» **Your assignment**
Please output the section of the listing below that opens with the line containing "2 = 0.013 |" and closes with the line containing "Socio-economic status (SES)", exactly and with nothing else.

--- START ---

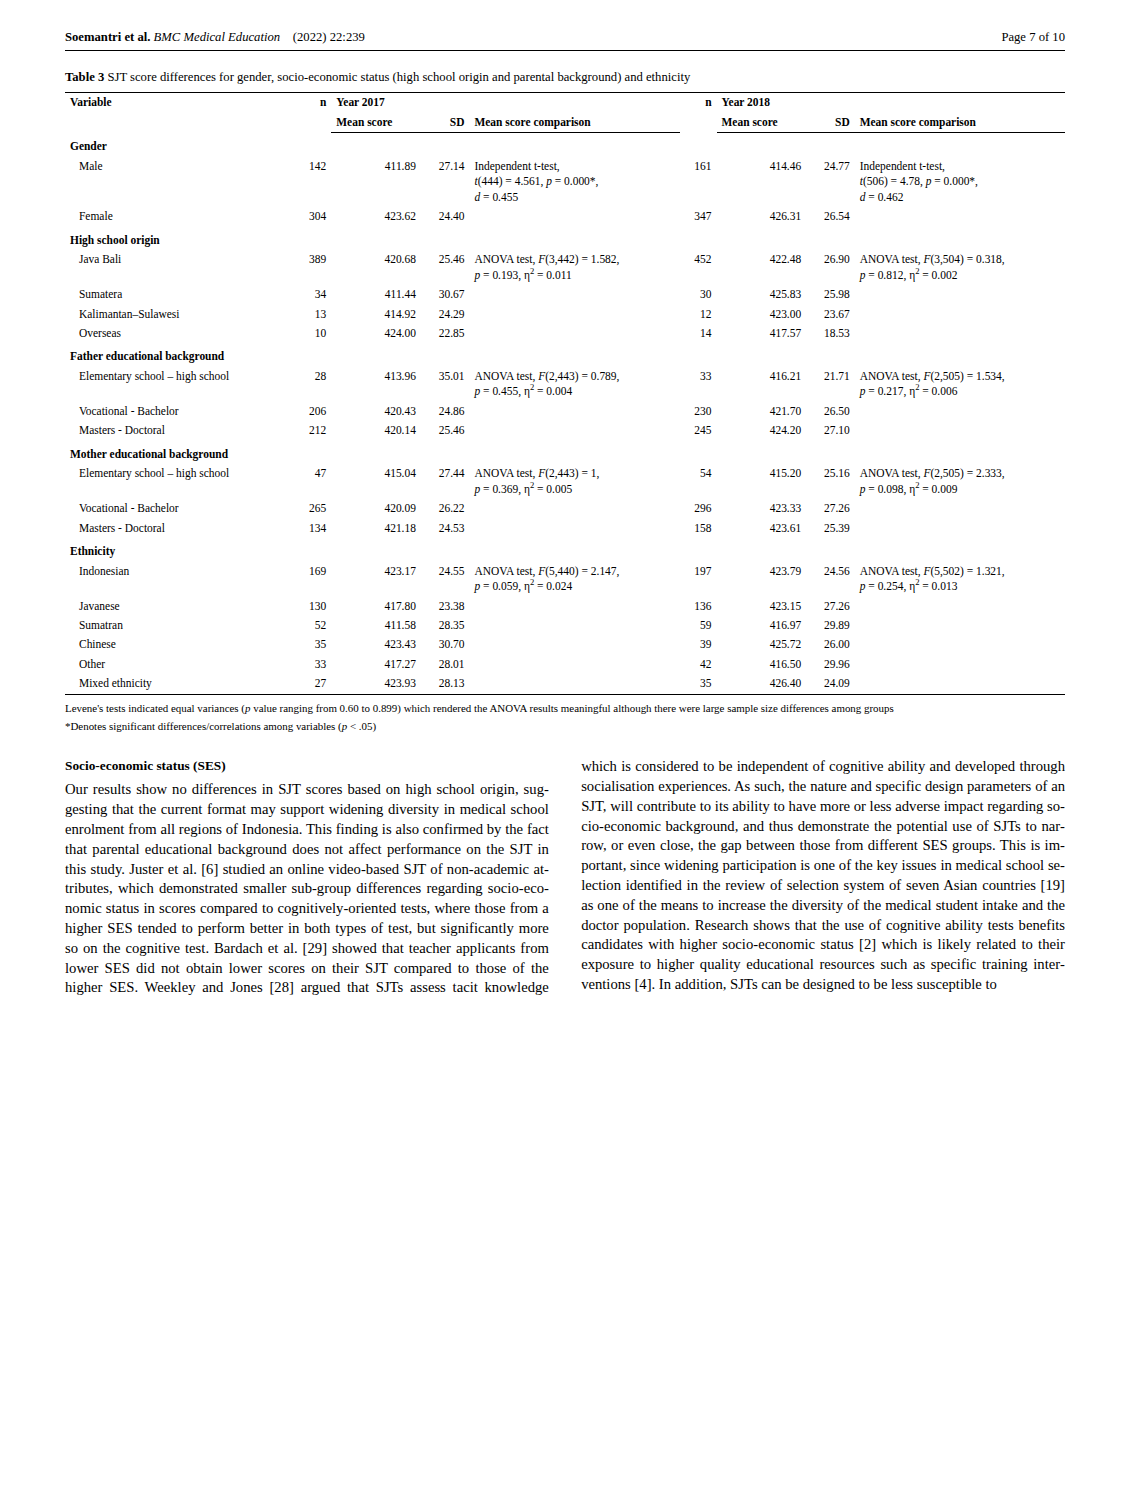Soemantri et al. BMC Medical Education (2022) 22:239
Page 7 of 10
Table 3 SJT score differences for gender, socio-economic status (high school origin and parental background) and ethnicity
| Variable | n | Year 2017 | n | Year 2018 |
| --- | --- | --- | --- | --- |
| Mean score | SD | Mean score comparison | Mean score | SD | Mean score comparison |
| Gender |
| Male | 142 | 411.89 | 27.14 | Independent t-test, t (444) = 4.561, p = 0.000*, d = 0.455 | 161 | 414.46 | 24.77 | Independent t-test, t (506) = 4.78, p = 0.000*, d = 0.462 |
| Female | 304 | 423.62 | 24.40 | | 347 | 426.31 | 26.54 | |
| High school origin |
| Java Bali | 389 | 420.68 | 25.46 | ANOVA test, F (3,442) = 1.582, p = 0.193, η 2 = 0.011 | 452 | 422.48 | 26.90 | ANOVA test, F (3,504) = 0.318, p = 0.812, η 2 = 0.002 |
| Sumatera | 34 | 411.44 | 30.67 | | 30 | 425.83 | 25.98 | |
| Kalimantan–Sulawesi | 13 | 414.92 | 24.29 | | 12 | 423.00 | 23.67 | |
| Overseas | 10 | 424.00 | 22.85 | | 14 | 417.57 | 18.53 | |
| Father educational background |
| Elementary school – high school | 28 | 413.96 | 35.01 | ANOVA test, F (2,443) = 0.789, p = 0.455, η 2 = 0.004 | 33 | 416.21 | 21.71 | ANOVA test, F (2,505) = 1.534, p = 0.217, η 2 = 0.006 |
| Vocational - Bachelor | 206 | 420.43 | 24.86 | | 230 | 421.70 | 26.50 | |
| Masters - Doctoral | 212 | 420.14 | 25.46 | | 245 | 424.20 | 27.10 | |
| Mother educational background |
| Elementary school – high school | 47 | 415.04 | 27.44 | ANOVA test, F (2,443) = 1, p = 0.369, η 2 = 0.005 | 54 | 415.20 | 25.16 | ANOVA test, F (2,505) = 2.333, p = 0.098, η 2 = 0.009 |
| Vocational - Bachelor | 265 | 420.09 | 26.22 | | 296 | 423.33 | 27.26 | |
| Masters - Doctoral | 134 | 421.18 | 24.53 | | 158 | 423.61 | 25.39 | |
| Ethnicity |
| Indonesian | 169 | 423.17 | 24.55 | ANOVA test, F (5,440) = 2.147, p = 0.059, η 2 = 0.024 | 197 | 423.79 | 24.56 | ANOVA test, F (5,502) = 1.321, p = 0.254, η 2 = 0.013 |
| Javanese | 130 | 417.80 | 23.38 | | 136 | 423.15 | 27.26 | |
| Sumatran | 52 | 411.58 | 28.35 | | 59 | 416.97 | 29.89 | |
| Chinese | 35 | 423.43 | 30.70 | | 39 | 425.72 | 26.00 | |
| Other | 33 | 417.27 | 28.01 | | 42 | 416.50 | 29.96 | |
| Mixed ethnicity | 27 | 423.93 | 28.13 | | 35 | 426.40 | 24.09 | |
Levene's tests indicated equal variances (p value ranging from 0.60 to 0.899) which rendered the ANOVA results meaningful although there were large sample size differences among groups
*Denotes significant differences/correlations among variables (p < .05)
Socio-economic status (SES)
Our results show no differences in SJT scores based on high school origin, suggesting that the current format may support widening diversity in medical school enrolment from all regions of Indonesia. This finding is also confirmed by the fact that parental educational background does not affect performance on the SJT in this study. Juster et al. [6] studied an online video-based SJT of non-academic attributes, which demonstrated smaller sub-group differences regarding socio-economic status in scores compared to cognitively-oriented tests, where those from a higher SES tended to perform better in both types of test, but significantly more so on the cognitive test. Bardach et al. [29] showed that teacher applicants from lower SES did not obtain lower scores on their SJT compared to those of the higher SES. Weekley and Jones [28] argued that SJTs assess tacit knowledge which is considered to be independent of cognitive ability and developed through socialisation experiences. As such, the nature and specific design parameters of an SJT, will contribute to its ability to have more or less adverse impact regarding socio-economic background, and thus demonstrate the potential use of SJTs to narrow, or even close, the gap between those from different SES groups. This is important, since widening participation is one of the key issues in medical school selection identified in the review of selection system of seven Asian countries [19] as one of the means to increase the diversity of the medical student intake and the doctor population. Research shows that the use of cognitive ability tests benefits candidates with higher socio-economic status [2] which is likely related to their exposure to higher quality educational resources such as specific training interventions [4]. In addition, SJTs can be designed to be less susceptible to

--- END ---

» **Completed exercise**
| Indonesian | 169 | 423.17 | 24.55 | ANOVA test, F (5,440) = 2.147, p = 0.059, η 2 = 0.024 | 197 | 423.79 | 24.56 | ANOVA test, F (5,502) = 1.321, p = 0.254, η 2 = 0.013 |
| Javanese | 130 | 417.80 | 23.38 | | 136 | 423.15 | 27.26 | |
| Sumatran | 52 | 411.58 | 28.35 | | 59 | 416.97 | 29.89 | |
| Chinese | 35 | 423.43 | 30.70 | | 39 | 425.72 | 26.00 | |
| Other | 33 | 417.27 | 28.01 | | 42 | 416.50 | 29.96 | |
| Mixed ethnicity | 27 | 423.93 | 28.13 | | 35 | 426.40 | 24.09 | |
Levene's tests indicated equal variances (p value ranging from 0.60 to 0.899) which rendered the ANOVA results meaningful although there were large sample size differences among groups
*Denotes significant differences/correlations among variables (p < .05)
Socio-economic status (SES)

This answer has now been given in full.